Broadband Brings VoIP into the Mainstream
The VoIP industry saw a turning point in 2001. The previous year, entrepreneur Jeffrey A. Citron had seeded $1 million in capital to start up Vonage, which went public in 2001 as the first major U.S. provider of VoIP services to consumers with broadband connections. The growing availability of broadband coupled with the arrival of companies like Vonage raised awareness of VoIP. In August 2004, PCMag announced that VoIP Industry was finally worth taking a look at, reporting that hundreds of thousands of consumers were now saving millions of dollars a month using the new technology.
Meanwhile, business private branch exchanges had slowly been integrating VoIP technology since the late 1990s, leading to what became known as virtual PBX. Hosted PBX technology flowered in the late 2000s, with an appeal fueled by the significant cost savings VoIP Industry delivered businesses. By 2008, 80 percent of new business lines being installed were VoIP lines, and by 2011, 31 percent of all installed business lines were VoIP lines, The Telos Alliance reports.
The maturation of the business VoIP market drew new competition into the field. Signaling this development was Microsoft’s2011 purchase of Skype for $8.5 billion, an unusual move for the software giant, which had made no major acquisitions since 2007. Inside sources explained that Microsoft had made the purchase in recognition of the fact that its own real-time communications technology hadn’t made the company competitive in the IP communications market the way Skype was, partly due to Skype’s more efficient method of connecting users to traditional phone systems. Microsoft purchased Skype after rumors that Cisco, Google, and Facebook were also interested. VoIP was now big business. In 2016, competition between VoIP providers is fierce.

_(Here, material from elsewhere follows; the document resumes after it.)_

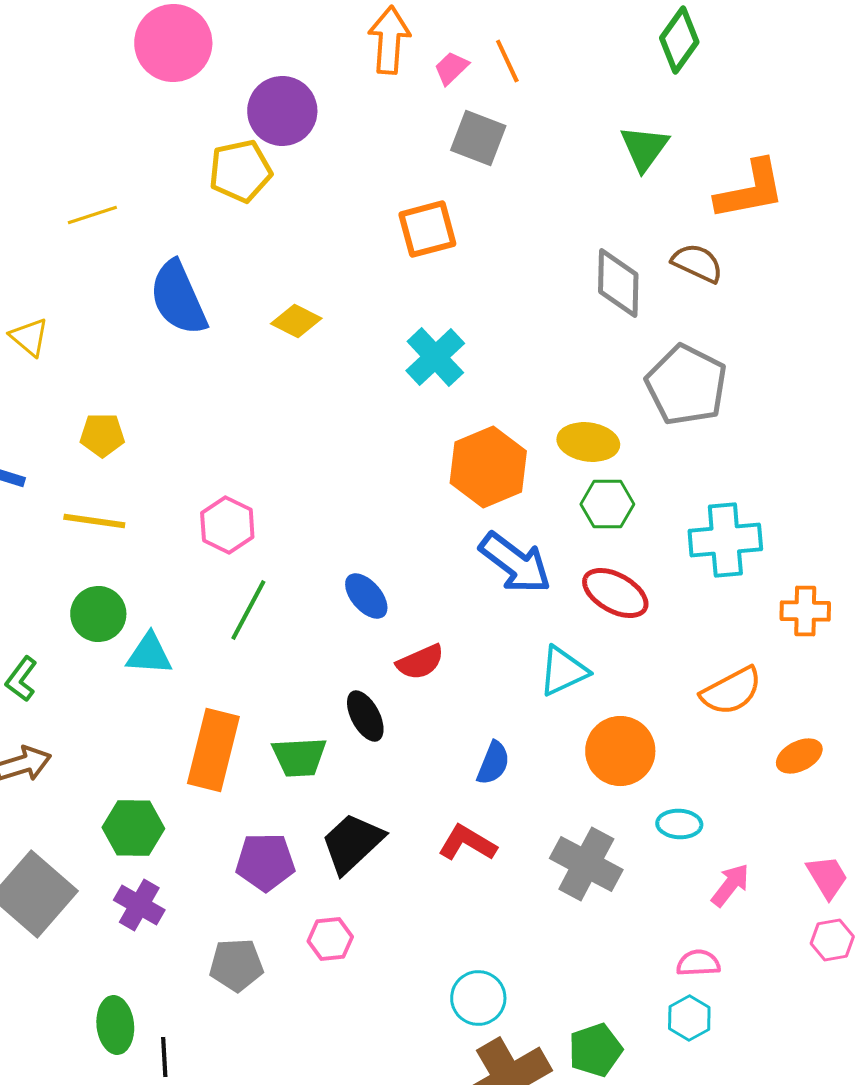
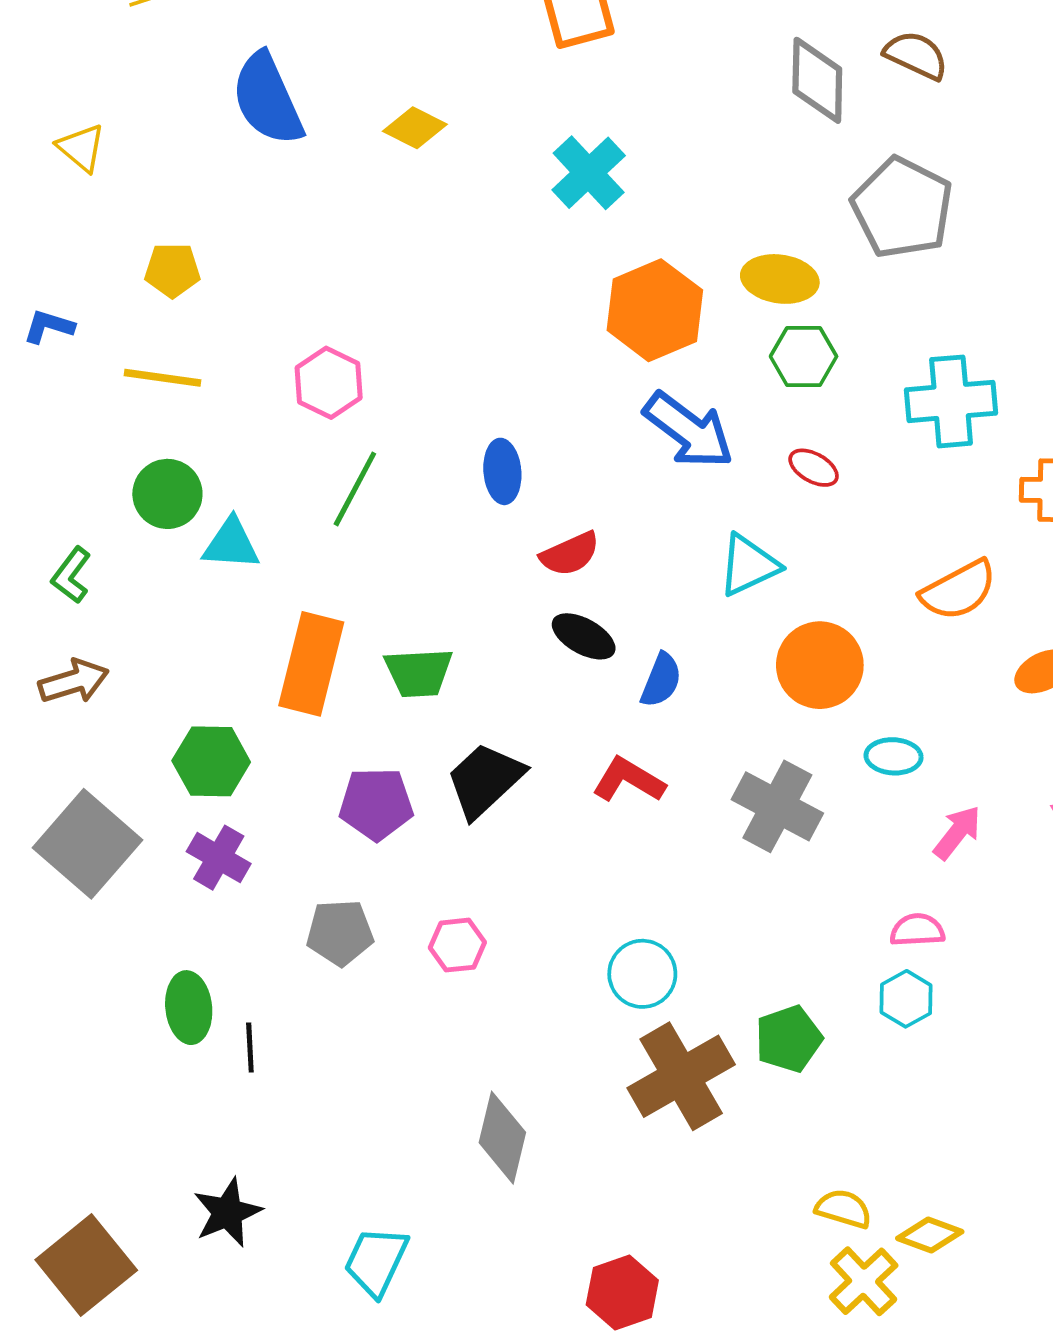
red ellipse: (615, 593) -> (814, 468), size x0.6
blue ellipse: (366, 596) -> (502, 471), turned 36
black ellipse: (365, 716) -> (584, 636), moved, turned -33
pink hexagon: (330, 939) -> (457, 945), moved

Emerging VoIP Applications
As the VoIP market has matured, the number of industries using VoIP has grown, and niche markets have emerged. Transparency Market Research’s report segmented the business VoIP market into hosted business, managed IP PBX and IP connectivity services. The hospitality, health, and education industries were among the first niche markets to emerge in the mid-2010s, Targray notes. Univision general manager Chelan David sees VoIP use growing in the near future in markets such as manufacturing, financial services, and small-to-midsize medical offices, all industries where VoIP can help staff handle multiple lines more efficiently.